__Directions__
Lines holding the string "assign" in the listing below are to be copied.

__Data supplied__
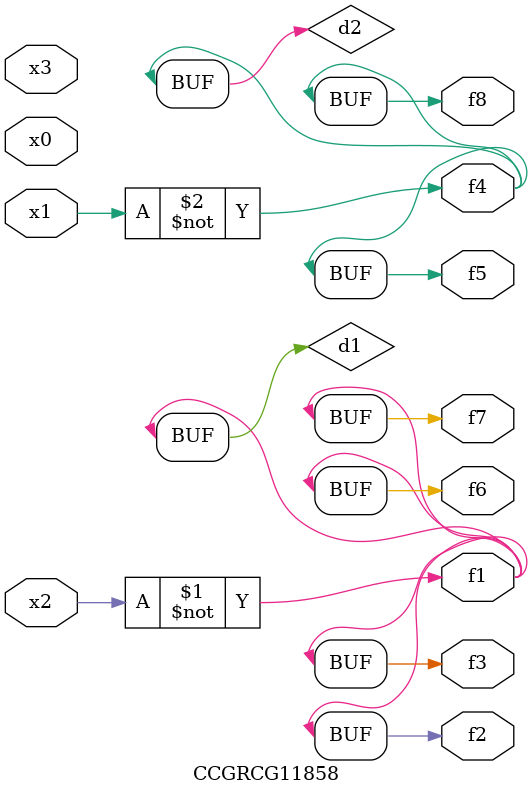
<source format=v>
module CCGRCG11858(
	input x0, x1, x2, x3,
	output f1, f2, f3, f4, f5, f6, f7, f8
);

	wire d1, d2;

	xnor (d1, x2);
	not (d2, x1);
	assign f1 = d1;
	assign f2 = d1;
	assign f3 = d1;
	assign f4 = d2;
	assign f5 = d2;
	assign f6 = d1;
	assign f7 = d1;
	assign f8 = d2;
endmodule

</source>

__Answer section__
	assign f1 = d1;
	assign f2 = d1;
	assign f3 = d1;
	assign f4 = d2;
	assign f5 = d2;
	assign f6 = d1;
	assign f7 = d1;
	assign f8 = d2;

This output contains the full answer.